Thursday, February 16, 2023

THE LORD OF THE RINGS: THE RETURN OF THE KING (2003)

 








PHENOMENALITY: *marvelous*
MYTHICITY: *good*
FRYEAN MYTHOS: *adventure*
CAMPBELLIAN FUNCTION: *metaphysical, psychological, sociological*


Though I didn't like many of the changes the TWO TOWERS made to Tolkien's book, those in RETURN OF THE KING are largely justified. Within the context of a book, it wasn't wrong to devote pages and pages to the parallel encounters of Merry and Pippin with, respectively, good ruler Theoden and corrupted steward Denethor. But I'm very glad the film didn't devote so much time to those encounters. For instance, Film-Merry doesn't spend any time learning the ropes of Rohan's military service in the film; he just hangs around until it's time for him to fulfill his main role, that of rendering aid during Eowyn's struggle with the Witch-King of Angmar. 

Gandalf's overt motive for taking Pippin to Gondor is the same-- to protect the Hobbit after he messed with the Palantir-- but the scenes in which Denethor rejects the re-ascension of the royal heir Aragorn seem to me more dramatically pleasing than in the book. Denethor clutches his possession of the Gondor throne in the same way that victims of the Ring become slaves of its power. Denethor's irrational rejection of his younger son Faramir in favor of a fantasy-memory of the late older son Boromir is also true to Tolkien's observations on evil's power for self-deception and self-annihilation.

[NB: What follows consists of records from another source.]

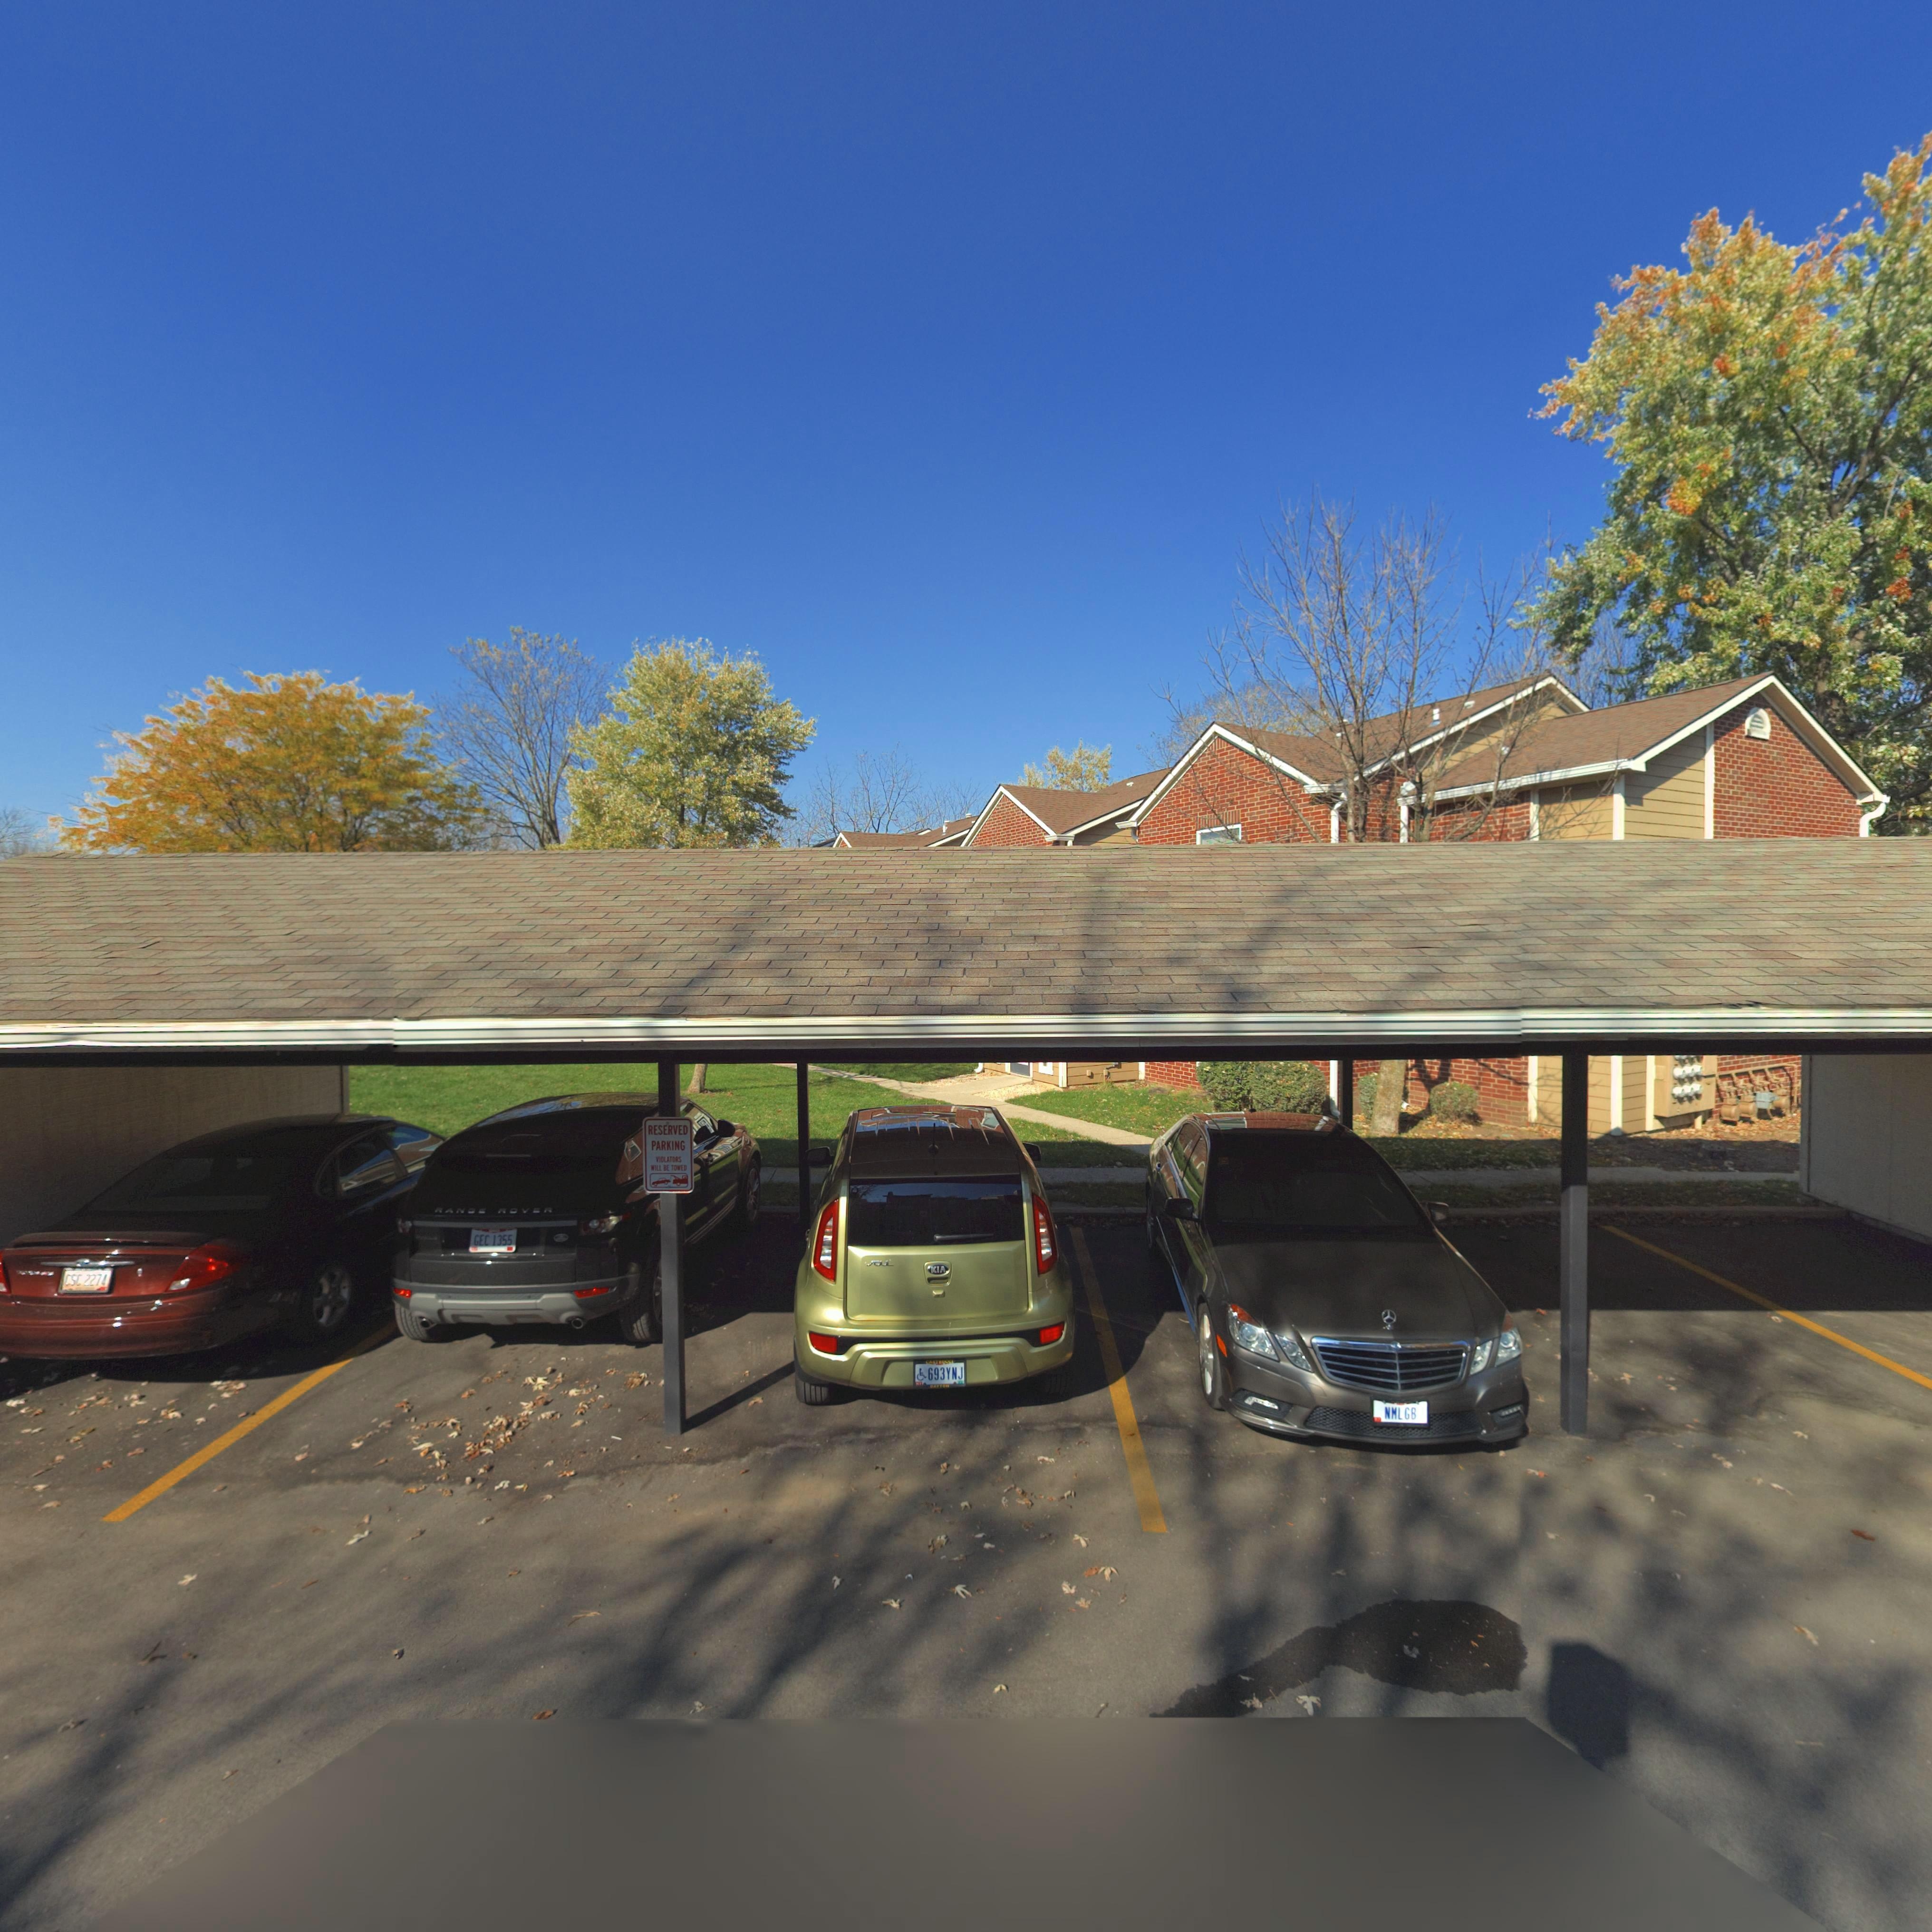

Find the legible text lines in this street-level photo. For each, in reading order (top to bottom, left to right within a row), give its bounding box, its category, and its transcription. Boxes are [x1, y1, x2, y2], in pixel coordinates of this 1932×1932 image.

[647, 1123, 690, 1137] None: RESERVED
[650, 1139, 686, 1152] None: PARKING
[654, 1154, 683, 1164] None: VIOLATORS
[649, 1163, 688, 1173] None: WILL BE TOWED
[432, 1205, 555, 1216] None: RANGE ROVER
[472, 1232, 514, 1247] None: GEC 1355
[863, 1257, 896, 1268] None: SOUL
[929, 1264, 947, 1275] None: KIA
[63, 1272, 110, 1288] None: CSC 2274
[927, 1364, 965, 1382] None: 693YNJ
[1383, 1404, 1418, 1421] None: NMLGB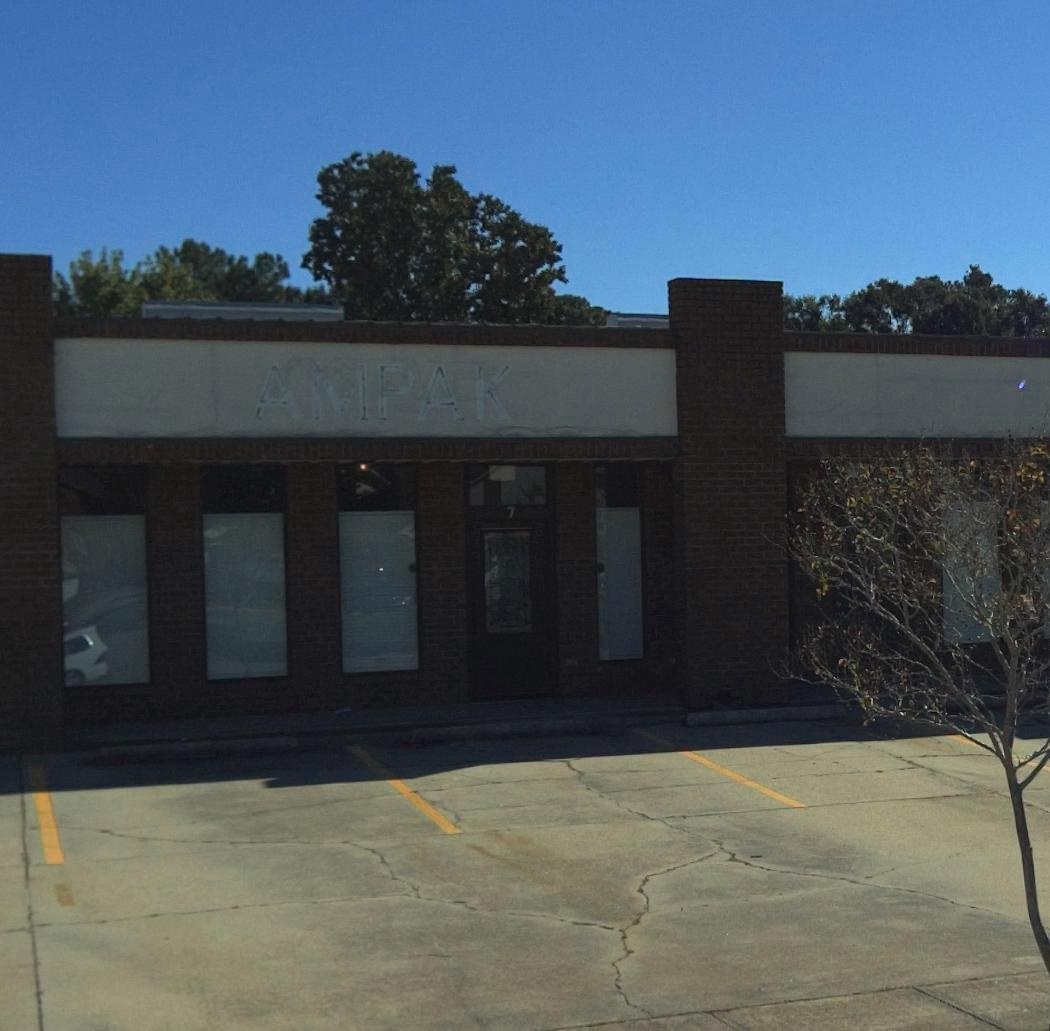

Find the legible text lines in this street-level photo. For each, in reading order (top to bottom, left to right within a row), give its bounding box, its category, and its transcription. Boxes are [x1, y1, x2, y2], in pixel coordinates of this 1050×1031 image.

[248, 360, 519, 427] BusinessName: AMPAK
[504, 504, 518, 521] StreetNumber: 7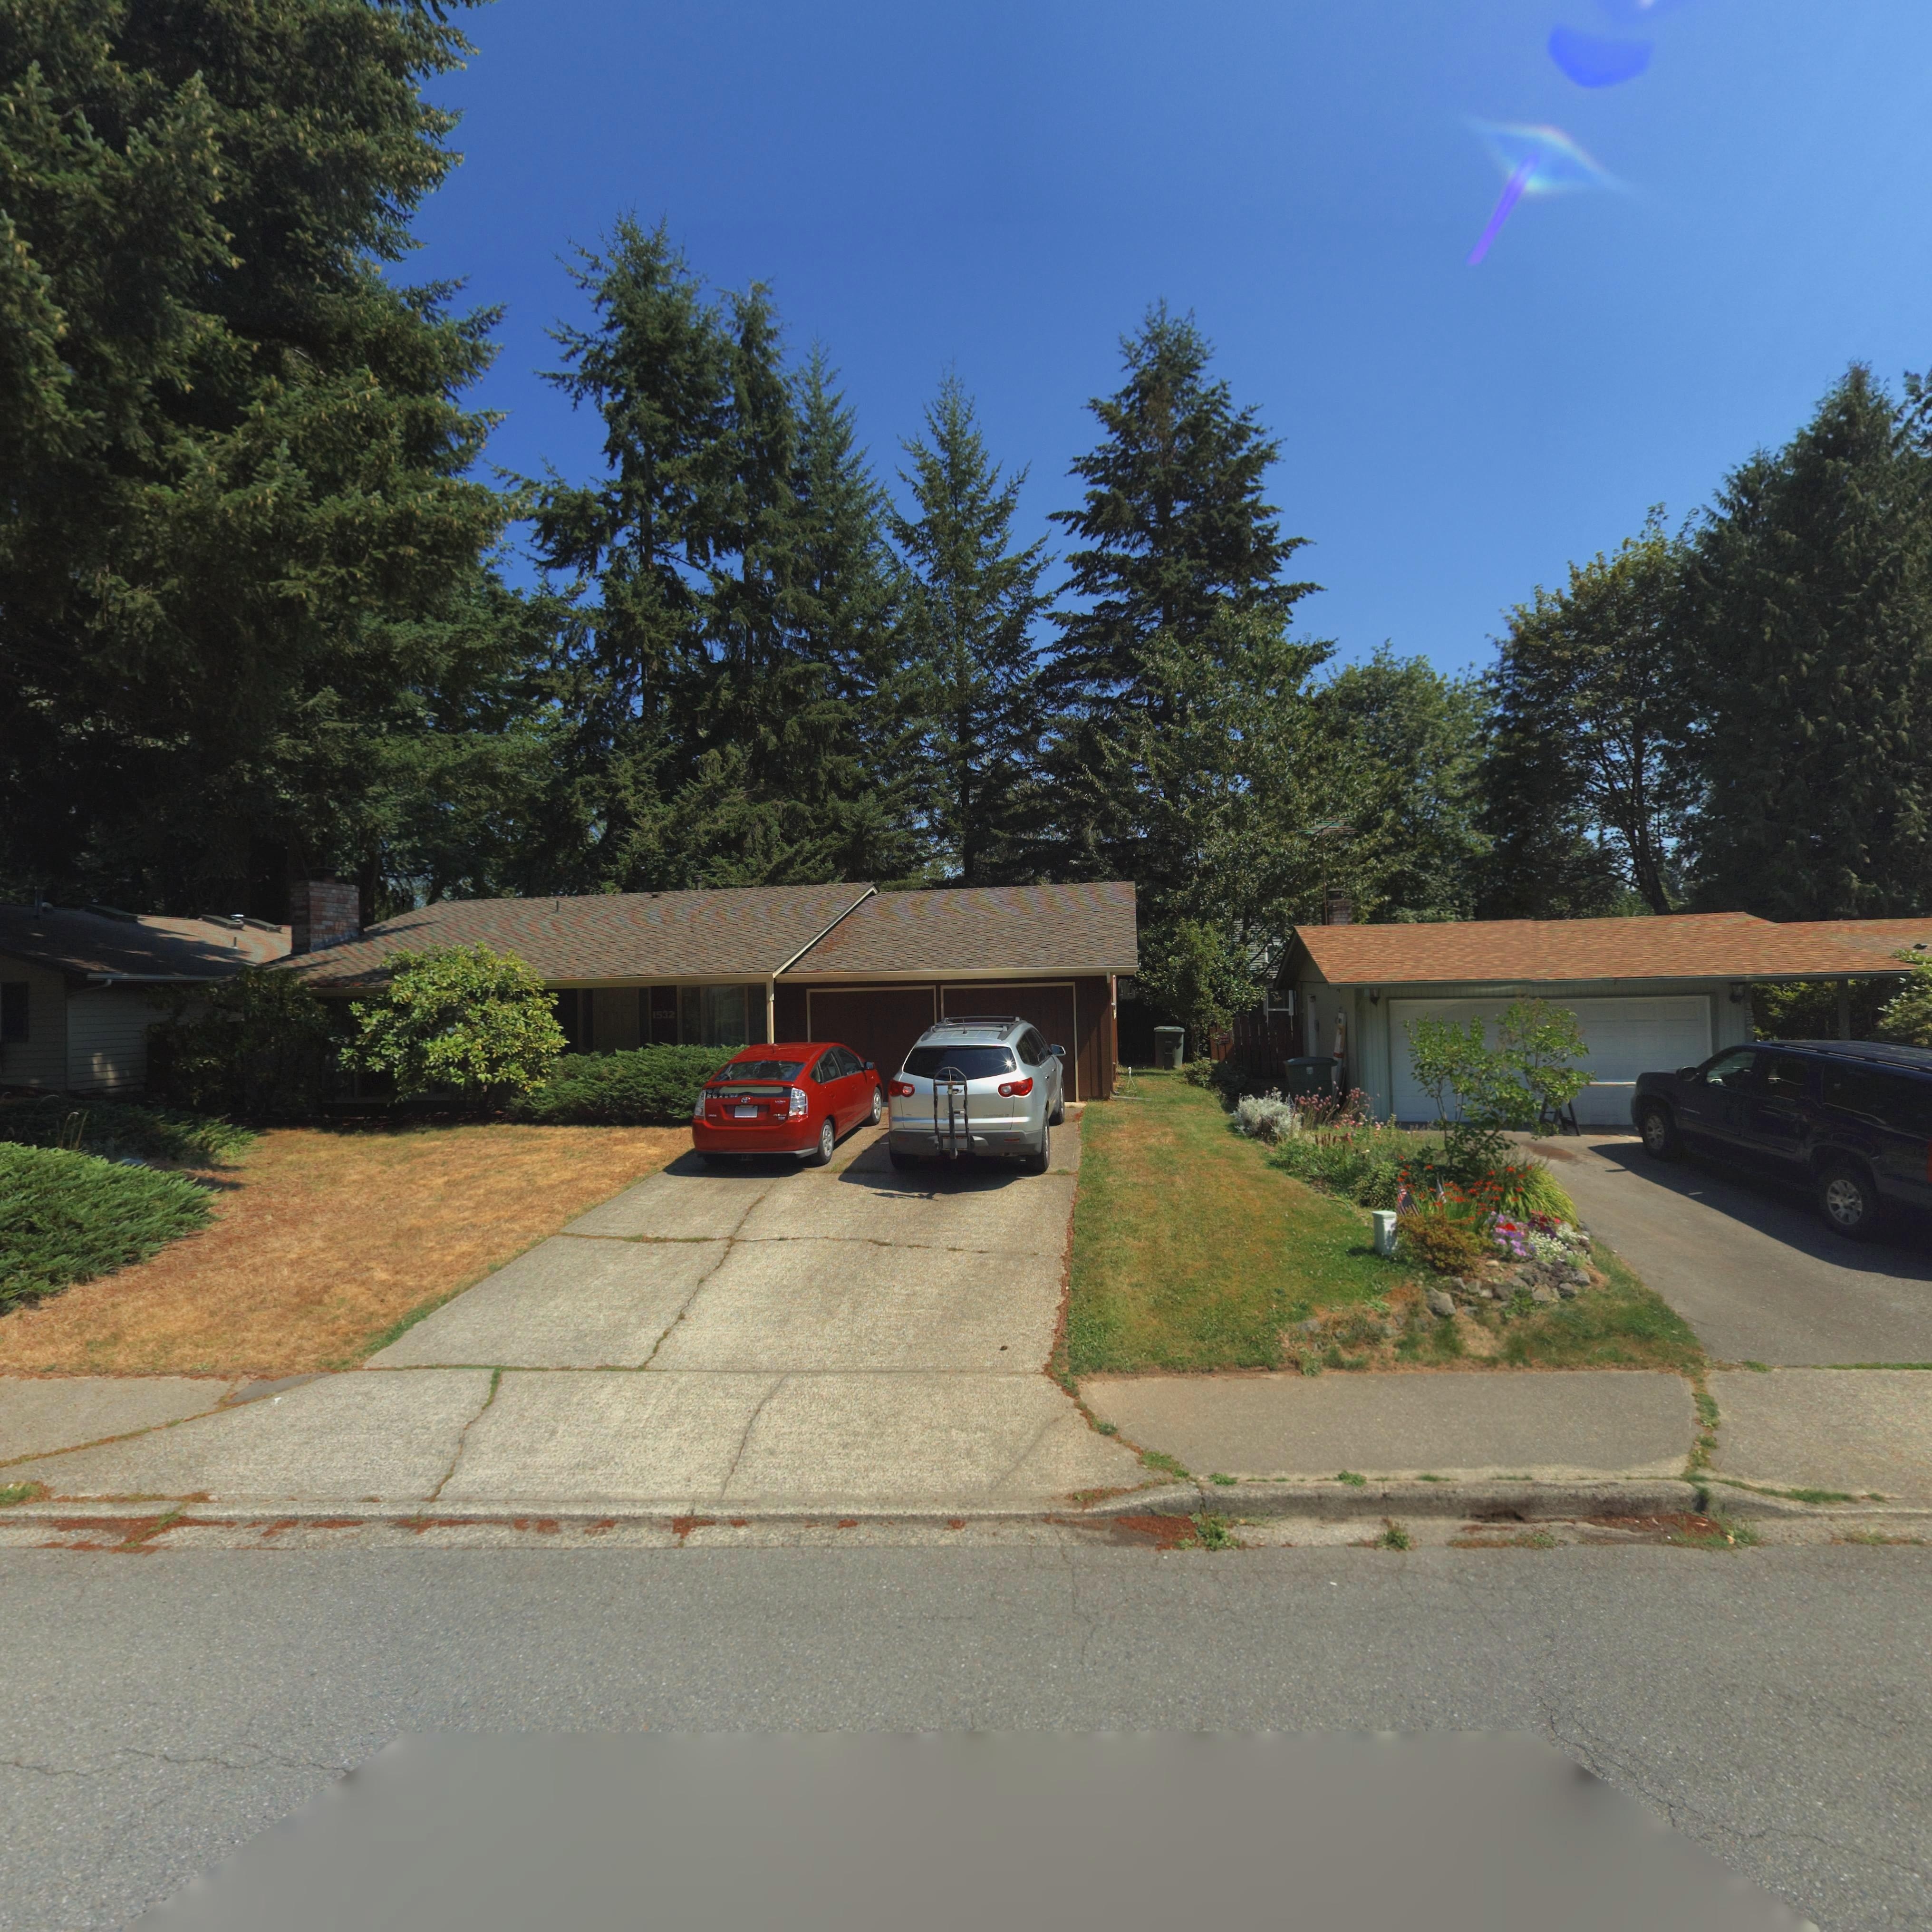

In my review of RETURN, I complained that there was too little Gollum for my taste, even though I found the ending of TOWERS fully effective: the questing Hobbits separated after Gollum betrays them to the giant spider Shelob. Jackson and company chose not to end TOWERS on that doleful note, moving all the plotlines concerned with the Hobbits' entrance into Cirith Ungol into RETURN. This makes it possible for the film to build up Gollum's presence more than one sees in the third part of the trilogy. Jackson et al surely intended to give Gollum greater emphasis, given that RETURN begins with a flashback to Gollum's beginnings, when, as the Hobbit Smeagol, he murdered his near relation to possess the "precious" Ring of Power. By foregrounding the way Smeagol's life was ended by the sudden intrusion of irresistible Evil, the film makes clearer the irony that the Ring's evil is defeated in part by one of its own vessels.

I wasn't wild for TOWERS' many original scenes in which poor Eowyn pined after the unobtainable Aragorn. However, in RETURN Eowyn's ill-fated love works to strengthen the scene in which she masquerades as a male soldier to join the fight, and takes Merry into battle with her. Their importance to the story defies conventional wisdom as to war being the exclusive business of Men (as Aragorn tells Eowyn), but it's not some putdown of "the patriarchy." Rather, Eowyn and Merry should be thought of as "the stones the builder rejected," able to overcome superior forces of evil through sheer pertinacity. I didn't care for the book's scenes in which Eowyn "settled" for secondary hero Faramir, but the parallel scenes in the film are much shorter. Moreover, they're easier to take because the film's Faramir is more fallible than Tolkien's original.

In the books Saruman and his pawn Wormtongue cease to be major players in the conflict once Orthanc is destroyed, though Tolkien gets one last use out of them as poisonous influences upon the Hobbits' bucolic home in the Shire. But it makes sense to get rid of these secondary villains quickly within the context of a sprawling movie. 

The Shelob-battle is given a different arrangement. Whereas in the book Gollum lures both Sam and Frodo into the spider's lair, Jackson has Gollum sow discord between the boon companions by playing upon Frodo's suspicions of anyone who might take the Ring from him. Frodo separates from Sam, allowing for lots of heady drama about friends parted, but Gollum can't resist trying for the Ring again. The two fight-- giving viewers a foretaste of their struggle in Mount Doom-- and for the first time Gollum learns that his "master" plans to destroy "the precious." As in the book Frodo still gets paralyzed by Shelob's sting and Sam manages to drive off the monster, though on this occasion Tolkien's description of the battle is better than the cinema version. From then on, most of the beats of Sam and Frodo's journey follow the book closely enough.

Jackson leaves out all the events of "the Scourging of the Shire." Yet a lengthy coda following the destruction of the Ring makes clear that both Frodo and Bilbo cannot go back to their old bucolic life, though they can receive the honor of passing into the Gray Havens of the Elves. This prefigures the passing of all the non-human inhabitants of Middle-Earth, as the Time of Men begins. Some found the coda too long, but it captures much of the melancholy of Tolkien's signature creation-- and that more than makes up for the few missteps along the way.